ARBEITSAUFTRÄGE
1. Prüfe, ob die Aussagen (a), (b) und (c) zum Text über die nachträgliche Änderung von Tarifverträgen passen. Antworte jeweils mit Ja oder Nein und zitiere die entscheidenden Worte des Textes wörtlich.
(a) Im Leitsatz wird die Schriftform nach § 1 Abs 2 TVG genannt.
(b) Laut Text ist eine solche Protokollnotiz nur eine bloße Auslegungshilfe.
(c) Es geht um Ansprüche eines Flugkapitäns.
2. Zitiere aus den Datensätzen wortgetreu den Teil, der mit der ersten Zeile der Datensätze beginnt und mit der Zeile endet, die „techniques are applied“ enthält. Beide Zeilen gehören dazu.

AUSGANGSDOKUMENT
======

Entscheidungsstichwort (Thema)

Vorbehalt der nachträglichen Abänderung von tarifvertraglichen Regelungen. Begrenzung der Gestaltungsfreiheit der Tarifvertragsparteien zur rückwirkenden Änderung tarifvertraglicher Regelungen durch den Grundsatz des Vertrauensschutzes der Normunterworfenen. Ansprüche eines Flugkapitäns aus einem Tarifvertrag zur Beschäftigungssicherung für die Mitarbeiter des Cockpitpersonals auf Vergütung von Standby-Diensten und auf eine Tariflohnerhöhung. Rechtsnormqualität einer Protokollnotiz

 

Leitsatz (amtlich)

1. Ist das Schriftformerfordernis des § 1 Abs 2 TVG gewahrt, haben die Tarifvertragsparteien dem Wortlaut nach eine "Vereinbarung" getroffen und ist unmittelbar das Schicksal von Ansprüchen der Arbeitnehmer betroffen, ist davon auszugehen, dass eine bloße Auslegungshilfe nicht gewollt sein kann und eine solche Protokollnotiz Rechtsnormqualität besitzt.

======

DATENSÄTZE ZUR ÜBUNG
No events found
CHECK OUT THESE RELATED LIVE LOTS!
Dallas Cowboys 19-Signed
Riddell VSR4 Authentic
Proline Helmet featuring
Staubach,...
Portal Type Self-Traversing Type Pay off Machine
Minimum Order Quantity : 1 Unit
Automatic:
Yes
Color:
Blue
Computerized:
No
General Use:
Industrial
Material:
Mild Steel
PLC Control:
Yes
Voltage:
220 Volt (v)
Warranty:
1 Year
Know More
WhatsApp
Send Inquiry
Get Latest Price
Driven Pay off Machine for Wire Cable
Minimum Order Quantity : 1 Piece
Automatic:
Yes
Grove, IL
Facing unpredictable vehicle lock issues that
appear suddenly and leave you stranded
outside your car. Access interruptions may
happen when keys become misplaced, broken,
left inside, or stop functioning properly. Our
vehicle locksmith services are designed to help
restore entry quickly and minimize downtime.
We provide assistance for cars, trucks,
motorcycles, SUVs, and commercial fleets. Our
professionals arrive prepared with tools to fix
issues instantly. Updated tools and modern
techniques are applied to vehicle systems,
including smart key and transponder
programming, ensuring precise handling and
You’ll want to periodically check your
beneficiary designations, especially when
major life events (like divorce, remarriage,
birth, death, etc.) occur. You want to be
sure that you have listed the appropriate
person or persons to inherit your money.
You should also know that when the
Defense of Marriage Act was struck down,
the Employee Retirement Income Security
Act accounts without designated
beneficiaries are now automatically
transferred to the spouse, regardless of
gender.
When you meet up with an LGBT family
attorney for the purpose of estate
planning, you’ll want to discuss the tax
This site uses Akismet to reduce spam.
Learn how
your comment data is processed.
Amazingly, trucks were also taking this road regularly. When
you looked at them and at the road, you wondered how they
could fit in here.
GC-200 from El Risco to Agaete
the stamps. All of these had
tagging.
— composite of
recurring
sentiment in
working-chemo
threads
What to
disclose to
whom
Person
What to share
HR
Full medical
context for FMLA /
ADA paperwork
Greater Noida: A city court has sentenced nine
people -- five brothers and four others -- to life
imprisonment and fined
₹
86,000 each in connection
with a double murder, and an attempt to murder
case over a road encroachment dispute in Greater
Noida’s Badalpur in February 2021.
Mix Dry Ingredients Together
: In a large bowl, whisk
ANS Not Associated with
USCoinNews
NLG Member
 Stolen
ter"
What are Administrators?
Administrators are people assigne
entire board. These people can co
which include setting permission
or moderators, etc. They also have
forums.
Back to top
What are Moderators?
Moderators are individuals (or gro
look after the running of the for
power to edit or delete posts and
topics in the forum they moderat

======

ANTWORTEN JE AUFGABE
1.
(a) Ja: „Ist das Schriftformerfordernis des § 1 Abs 2 TVG gewahrt“
(b) Nein: „dass eine bloße Auslegungshilfe nicht gewollt sein kann und eine solche Protokollnotiz Rechtsnormqualität besitzt“
(c) Ja: „Ansprüche eines Flugkapitäns aus einem Tarifvertrag zur Beschäftigungssicherung“

2.
No events found
CHECK OUT THESE RELATED LIVE LOTS!
Dallas Cowboys 19-Signed
Riddell VSR4 Authentic
Proline Helmet featuring
Staubach,...
Portal Type Self-Traversing Type Pay off Machine
Minimum Order Quantity : 1 Unit
Automatic:
Yes
Color:
Blue
Computerized:
No
General Use:
Industrial
Material:
Mild Steel
PLC Control:
Yes
Voltage:
220 Volt (v)
Warranty:
1 Year
Know More
WhatsApp
Send Inquiry
Get Latest Price
Driven Pay off Machine for Wire Cable
Minimum Order Quantity : 1 Piece
Automatic:
Yes
Grove, IL
Facing unpredictable vehicle lock issues that
appear suddenly and leave you stranded
outside your car. Access interruptions may
happen when keys become misplaced, broken,
left inside, or stop functioning properly. Our
vehicle locksmith services are designed to help
restore entry quickly and minimize downtime.
We provide assistance for cars, trucks,
motorcycles, SUVs, and commercial fleets. Our
professionals arrive prepared with tools to fix
issues instantly. Updated tools and modern
techniques are applied to vehicle systems,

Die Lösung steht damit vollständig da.